GPUOS: A GPU Operating System Primitive for Transparent Operation Fusion

Modern deep learning workloads often consist of many small tensor operations, especially in inference, attention, and micro-batched training. In these settings, kernel launch overhead can become a major bottleneck, sometimes exceeding the actual computation time. We present GPUOS, a GPU runtime JIT system that reduces launch overhead using a persistent kernel architecture with runtime operator injection. GPUOS runs a single long-lived GPU kernel that continuously processes tasks from a host-managed work queue, eliminating repeated kernel launches. To support diverse operations, GPUOS uses NVIDIA NVRTC to just-in-time compile operators at runtime and inject them into the running kernel through device function pointer tables. This design enables operator updates without restarting the kernel or recompiling the system. GPUOS introduces four key ideas: (1) a persistent worker kernel with atomic task queues, (2) a runtime operator injection mechanism based on NVRTC and relocatable device code, (3) a dual-slot aliasing scheme for safe concurrent operator updates, and (4) transparent PyTorch integration through TorchDispatch that batches micro-operations into unified submissions. The system supports arbitrary tensor shapes, strides, data types, and broadcasting through a generic tensor abstraction. Experiments show that GPUOS achieves up to 15.3x speedup over standard PyTorch on workloads dominated by small operations, including micro-batched inference and attention patterns. GPUOS improves utilization while remaining compatible with the PyTorch ecosystem.

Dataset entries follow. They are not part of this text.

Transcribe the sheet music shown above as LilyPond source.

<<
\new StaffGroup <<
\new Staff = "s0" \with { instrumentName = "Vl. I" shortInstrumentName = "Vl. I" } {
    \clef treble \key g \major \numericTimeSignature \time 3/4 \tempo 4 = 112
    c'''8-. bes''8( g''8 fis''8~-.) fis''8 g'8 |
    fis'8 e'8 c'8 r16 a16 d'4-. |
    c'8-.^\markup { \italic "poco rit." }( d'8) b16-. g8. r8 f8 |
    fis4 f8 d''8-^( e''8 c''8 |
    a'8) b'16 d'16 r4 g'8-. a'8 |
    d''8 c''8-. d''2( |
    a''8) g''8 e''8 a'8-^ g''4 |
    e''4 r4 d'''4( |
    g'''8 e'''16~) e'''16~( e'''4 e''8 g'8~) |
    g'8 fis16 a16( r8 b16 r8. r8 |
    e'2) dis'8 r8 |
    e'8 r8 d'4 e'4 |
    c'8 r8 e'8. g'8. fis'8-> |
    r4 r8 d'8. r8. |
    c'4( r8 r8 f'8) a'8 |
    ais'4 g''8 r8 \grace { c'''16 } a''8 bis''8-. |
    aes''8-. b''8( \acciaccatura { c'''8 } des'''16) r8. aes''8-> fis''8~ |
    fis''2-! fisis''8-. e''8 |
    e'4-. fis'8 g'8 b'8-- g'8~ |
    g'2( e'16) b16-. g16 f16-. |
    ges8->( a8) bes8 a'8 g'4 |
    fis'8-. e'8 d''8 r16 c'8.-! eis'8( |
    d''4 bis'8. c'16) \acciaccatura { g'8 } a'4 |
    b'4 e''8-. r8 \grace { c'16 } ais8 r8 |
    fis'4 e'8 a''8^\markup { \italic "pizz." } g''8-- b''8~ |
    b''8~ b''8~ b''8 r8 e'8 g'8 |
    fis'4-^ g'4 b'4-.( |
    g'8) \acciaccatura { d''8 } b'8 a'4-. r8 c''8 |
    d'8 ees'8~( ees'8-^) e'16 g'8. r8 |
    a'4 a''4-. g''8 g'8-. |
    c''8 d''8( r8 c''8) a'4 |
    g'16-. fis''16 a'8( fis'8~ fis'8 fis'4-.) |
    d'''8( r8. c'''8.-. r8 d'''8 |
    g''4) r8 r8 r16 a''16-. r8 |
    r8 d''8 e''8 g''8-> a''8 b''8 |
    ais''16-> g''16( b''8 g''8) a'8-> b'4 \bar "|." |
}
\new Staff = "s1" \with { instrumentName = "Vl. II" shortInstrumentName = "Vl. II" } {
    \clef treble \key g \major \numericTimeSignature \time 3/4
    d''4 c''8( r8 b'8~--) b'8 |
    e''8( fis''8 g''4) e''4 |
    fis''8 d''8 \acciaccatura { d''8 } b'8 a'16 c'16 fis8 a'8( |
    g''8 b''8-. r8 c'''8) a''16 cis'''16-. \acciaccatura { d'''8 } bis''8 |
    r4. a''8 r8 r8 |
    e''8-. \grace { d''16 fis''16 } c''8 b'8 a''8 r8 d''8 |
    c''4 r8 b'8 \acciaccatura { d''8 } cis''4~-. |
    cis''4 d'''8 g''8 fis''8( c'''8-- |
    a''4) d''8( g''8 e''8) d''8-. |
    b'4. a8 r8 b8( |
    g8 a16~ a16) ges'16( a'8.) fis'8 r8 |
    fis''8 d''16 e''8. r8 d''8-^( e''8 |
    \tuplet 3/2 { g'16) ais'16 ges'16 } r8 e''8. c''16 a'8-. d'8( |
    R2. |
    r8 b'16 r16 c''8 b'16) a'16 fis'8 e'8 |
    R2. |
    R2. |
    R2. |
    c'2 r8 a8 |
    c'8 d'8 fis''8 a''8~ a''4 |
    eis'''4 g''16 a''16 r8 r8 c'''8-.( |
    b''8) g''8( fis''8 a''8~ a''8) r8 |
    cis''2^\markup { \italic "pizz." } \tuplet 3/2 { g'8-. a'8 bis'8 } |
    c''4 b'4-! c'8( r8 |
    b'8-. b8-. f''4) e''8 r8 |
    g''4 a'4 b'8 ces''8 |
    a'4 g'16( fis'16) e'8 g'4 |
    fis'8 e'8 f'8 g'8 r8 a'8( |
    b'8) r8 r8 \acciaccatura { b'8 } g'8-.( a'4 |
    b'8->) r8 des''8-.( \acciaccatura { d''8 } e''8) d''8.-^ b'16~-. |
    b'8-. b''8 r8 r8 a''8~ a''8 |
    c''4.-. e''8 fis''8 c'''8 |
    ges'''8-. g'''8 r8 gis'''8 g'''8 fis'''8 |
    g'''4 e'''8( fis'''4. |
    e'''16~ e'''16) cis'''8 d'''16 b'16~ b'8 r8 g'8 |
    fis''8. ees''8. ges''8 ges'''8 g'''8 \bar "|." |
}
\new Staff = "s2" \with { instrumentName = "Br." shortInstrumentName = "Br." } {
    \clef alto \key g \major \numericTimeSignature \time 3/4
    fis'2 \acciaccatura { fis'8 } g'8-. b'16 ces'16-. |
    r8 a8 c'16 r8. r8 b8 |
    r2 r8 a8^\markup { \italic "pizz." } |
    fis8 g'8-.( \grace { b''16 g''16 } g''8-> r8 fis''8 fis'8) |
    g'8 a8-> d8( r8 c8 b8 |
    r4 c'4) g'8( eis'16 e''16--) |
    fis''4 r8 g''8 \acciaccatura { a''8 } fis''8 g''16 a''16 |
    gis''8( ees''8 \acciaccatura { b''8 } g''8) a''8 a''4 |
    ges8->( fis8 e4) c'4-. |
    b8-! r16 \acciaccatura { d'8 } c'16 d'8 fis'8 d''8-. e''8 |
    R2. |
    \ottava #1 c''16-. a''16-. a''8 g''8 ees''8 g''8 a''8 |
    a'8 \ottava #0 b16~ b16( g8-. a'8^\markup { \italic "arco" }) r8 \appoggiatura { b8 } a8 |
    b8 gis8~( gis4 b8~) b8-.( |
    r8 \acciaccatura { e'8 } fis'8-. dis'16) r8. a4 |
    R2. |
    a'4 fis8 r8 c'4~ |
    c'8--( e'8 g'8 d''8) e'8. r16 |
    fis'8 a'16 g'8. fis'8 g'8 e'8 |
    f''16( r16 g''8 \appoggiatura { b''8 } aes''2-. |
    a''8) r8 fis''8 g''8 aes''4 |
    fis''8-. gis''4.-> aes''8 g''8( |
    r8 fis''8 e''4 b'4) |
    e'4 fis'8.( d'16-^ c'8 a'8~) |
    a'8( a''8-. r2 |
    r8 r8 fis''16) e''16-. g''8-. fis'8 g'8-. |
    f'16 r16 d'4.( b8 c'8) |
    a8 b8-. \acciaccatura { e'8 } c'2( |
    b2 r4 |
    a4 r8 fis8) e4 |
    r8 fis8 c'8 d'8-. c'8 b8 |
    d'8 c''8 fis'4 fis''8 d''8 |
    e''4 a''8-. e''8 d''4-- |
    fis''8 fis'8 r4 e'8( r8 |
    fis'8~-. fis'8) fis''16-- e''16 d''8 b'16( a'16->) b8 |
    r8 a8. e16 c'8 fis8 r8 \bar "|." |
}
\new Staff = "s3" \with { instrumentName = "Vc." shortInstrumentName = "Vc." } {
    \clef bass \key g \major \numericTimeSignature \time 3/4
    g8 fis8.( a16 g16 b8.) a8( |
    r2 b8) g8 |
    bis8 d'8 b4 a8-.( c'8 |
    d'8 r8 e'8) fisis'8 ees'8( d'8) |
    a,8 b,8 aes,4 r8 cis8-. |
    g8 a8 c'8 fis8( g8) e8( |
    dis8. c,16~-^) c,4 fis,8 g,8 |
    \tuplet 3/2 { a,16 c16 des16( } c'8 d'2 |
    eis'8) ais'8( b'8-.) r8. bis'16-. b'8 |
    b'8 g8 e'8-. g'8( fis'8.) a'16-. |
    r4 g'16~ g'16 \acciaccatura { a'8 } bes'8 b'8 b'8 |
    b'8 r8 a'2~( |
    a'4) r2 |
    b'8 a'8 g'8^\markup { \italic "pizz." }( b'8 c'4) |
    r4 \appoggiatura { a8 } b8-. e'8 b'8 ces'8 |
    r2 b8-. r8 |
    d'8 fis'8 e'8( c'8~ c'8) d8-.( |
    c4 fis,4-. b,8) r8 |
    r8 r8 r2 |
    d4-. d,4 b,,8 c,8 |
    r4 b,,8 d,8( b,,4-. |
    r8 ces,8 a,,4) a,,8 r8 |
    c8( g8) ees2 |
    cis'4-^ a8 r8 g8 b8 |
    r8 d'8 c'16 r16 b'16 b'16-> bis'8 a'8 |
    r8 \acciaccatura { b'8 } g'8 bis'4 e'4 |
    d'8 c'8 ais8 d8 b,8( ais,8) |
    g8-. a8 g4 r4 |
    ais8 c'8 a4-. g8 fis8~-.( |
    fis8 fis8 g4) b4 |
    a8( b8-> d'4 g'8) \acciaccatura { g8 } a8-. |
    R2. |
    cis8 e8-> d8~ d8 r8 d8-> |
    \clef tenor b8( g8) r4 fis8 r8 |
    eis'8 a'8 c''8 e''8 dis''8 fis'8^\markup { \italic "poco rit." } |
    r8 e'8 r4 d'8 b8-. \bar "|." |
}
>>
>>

翻译：现代深度学习工作负载通常包含大量小型张量操作，尤其在推理、注意力机制和微批次训练场景中。在这些场景下，内核启动开销可能成为主要瓶颈，有时甚至超过实际计算时间。我们提出GPUOS——一种GPU运行时即时编译系统，通过采用持久化内核架构结合运行时算子注入技术来降低启动开销。GPUOS运行单个长期驻留的GPU内核，持续处理来自主机管理的工作队列中的任务，从而消除重复的内核启动。为支持多样化操作，GPUOS利用NVIDIA NVRTC在运行时对算子进行即时编译，并通过设备函数指针表将其注入运行中的内核。该设计支持在不重启内核或重新编译系统的情况下更新算子。GPUOS提出四项关键技术：（1）基于原子任务队列的持久化工作内核；（2）基于NVRTC和可重定位设备代码的运行时算子注入机制；（3）用于安全并发算子更新的双槽别名方案；（4）通过TorchDispatch将微操作合并为统一提交的透明PyTorch集成。系统通过通用张量抽象支持任意张量形状、步长、数据类型和广播操作。实验表明，在微批次推理和注意力模式等以小操作为主的工作负载上，GPUOS相比标准PyTorch可实现最高15.3倍加速。该系统在保持与PyTorch生态兼容性的同时显著提升了GPU利用率。